Keep in mind, global food supplies have even bigger problems than just Russia and Ukraine, with severe droughts and extreme flooding taking a toll on nearly every continent.

The Fed has no ability to control commodity supplies or prices but they also can’t keep lifting rates indefinitely. Due to the dysfunction already witnessed in some financial markets as well as signs that the US economy is slowing down, many bulls still believe the Fed will, at the very least, go for smaller rate hikes starting in November or December.

Money supply

For those that believe inflation is more of a money supply problem – aka due to a massive increase in the amount of money in the financial system – it’s worth noting that the Fed stopped contributing to that in March when it made its final asset purchases as part of “quantitative easing.” The central bank is now essentially removing money from the system via “quantitative tightening” as it allows mature bonds to roll off its balance sheet.

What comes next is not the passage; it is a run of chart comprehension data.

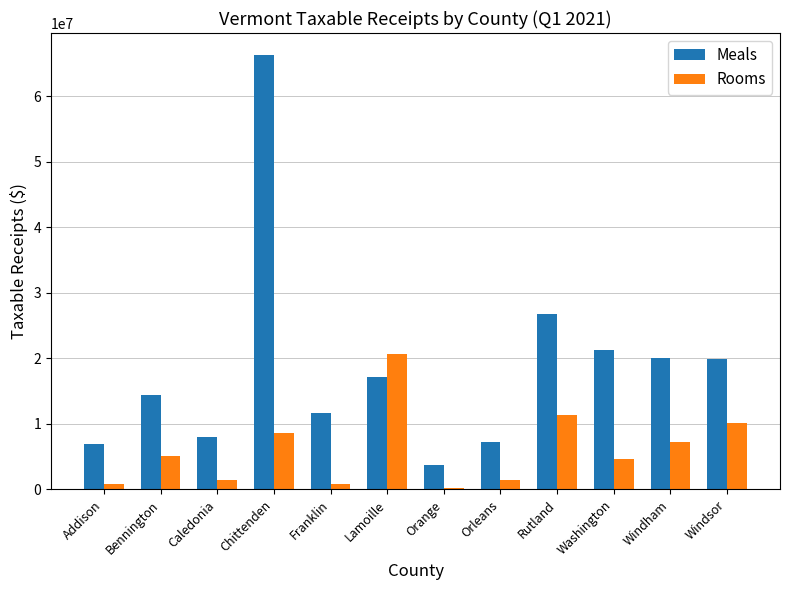

Which series changed the most between Caledonia and Lamoille?

Rooms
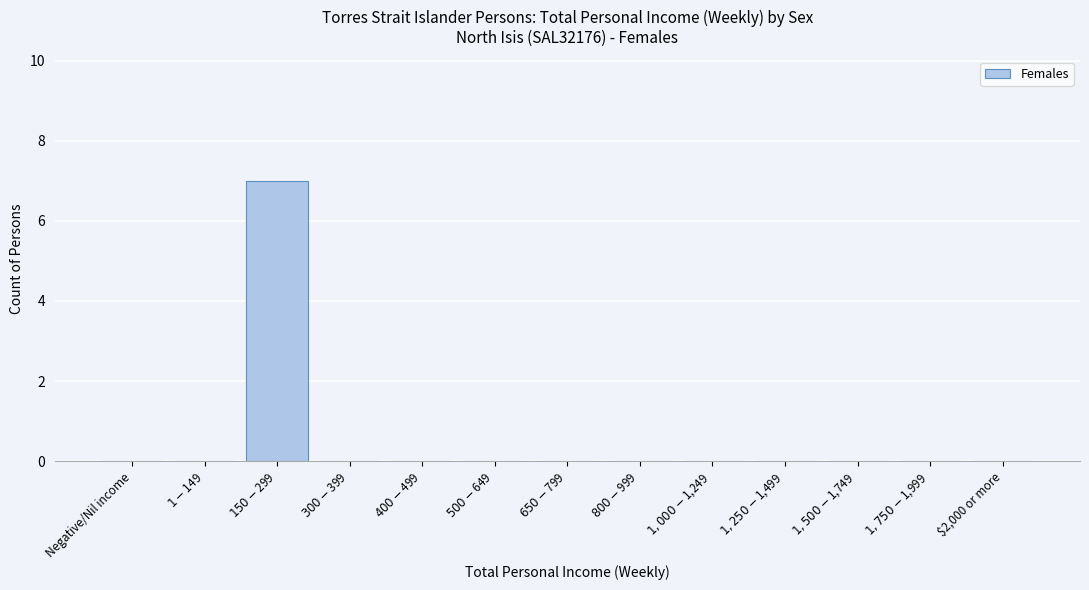

What is the maximum value shown in the chart?

7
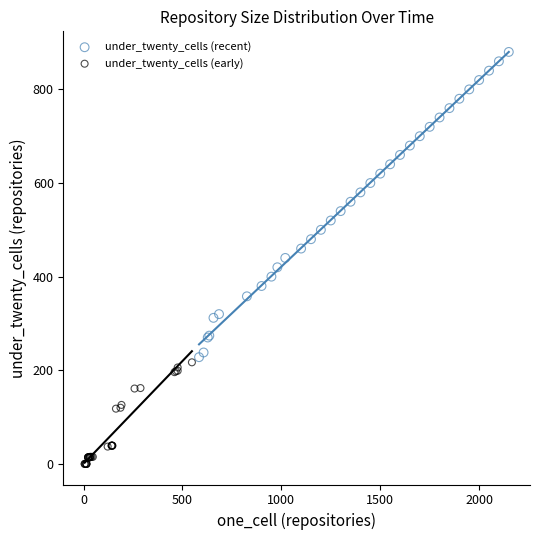

Which series has the largest Y range (max minus min)?

under_twenty_cells (recent)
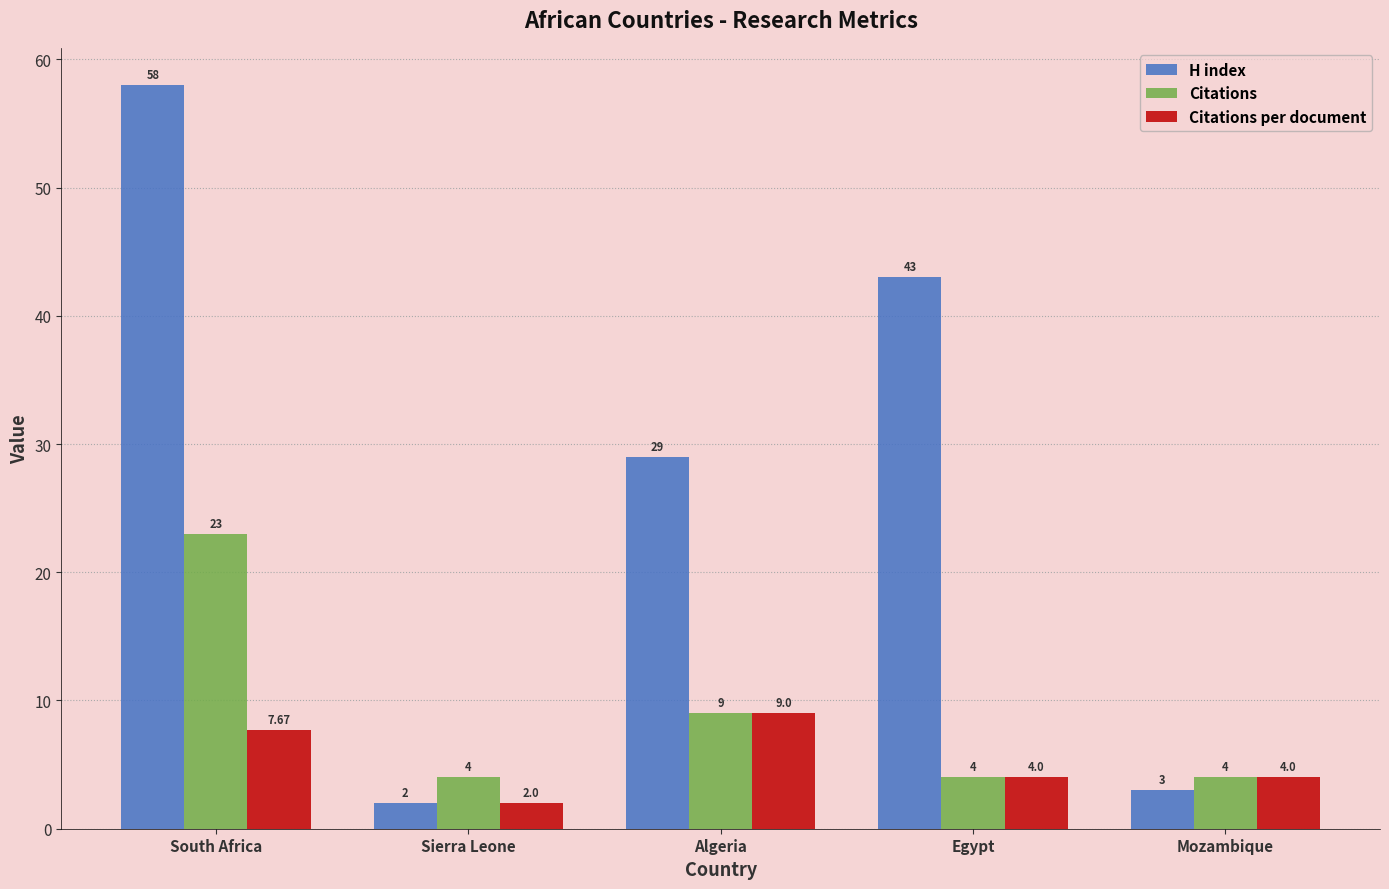

Rank the series by their average value, from highest to lowest.

H index, Citations, Citations per document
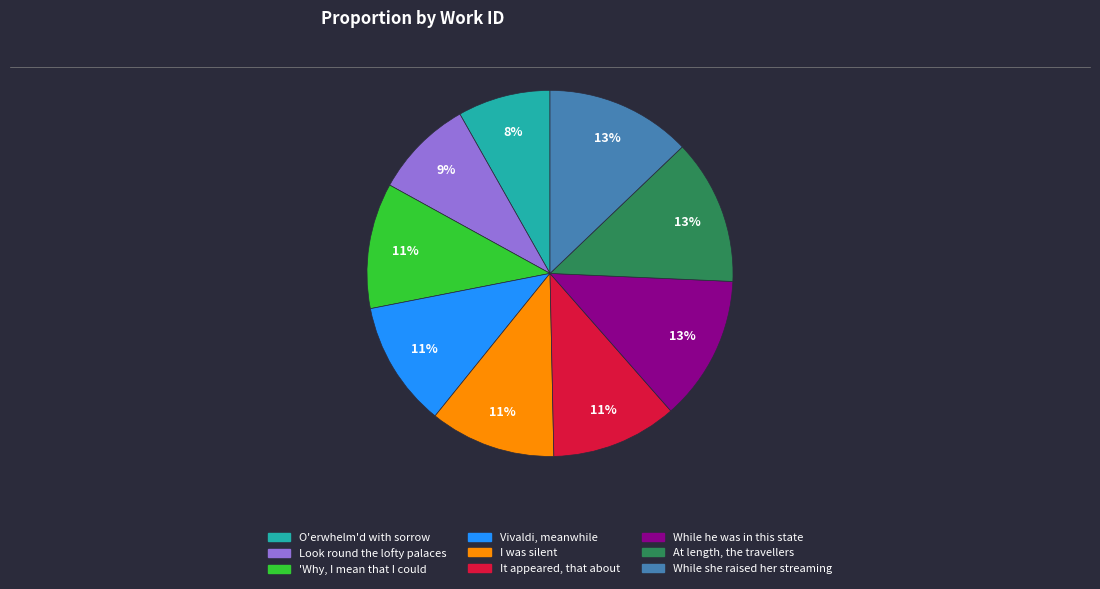

How many slices are in this pie chart?

9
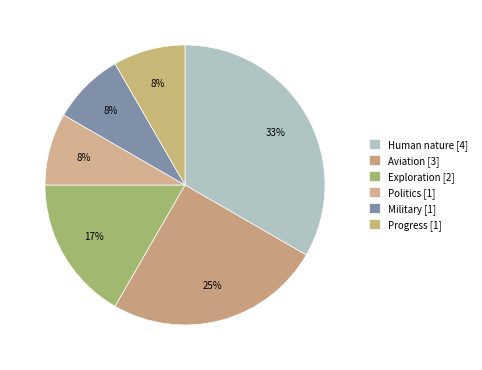

To the nearest percent, what portion does Aviation represent?

25%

Additionally, you could count the Fed’s rate increases, which also began in March, as a money supply-reducer as it hinders borrowing. Economists also say it takes around 6 to 18 months for reductions in the money supply to impact inflation. However, it is still not clear what the Fed would consider a “clear sign” that inflation is on the retreat.

Data to watch

Investors hope the “minutes” from the Fed’s last meeting, which are due out on Wednesday, might provide some additional clues on that front. Today, investors won’t really get any new data to chew on besides the NFIB Small Business Optimism Index.

There also aren’t any notable US earnings on tap, although investors are growing a bit more nervous that the forward guidance could further dampen the outlook for the quarters ahead, especially as the US dollar remains stubbornly strong. That in turn could burst the bulls’ hopes to regain lost ground off the back of better-than-expected Q3 results.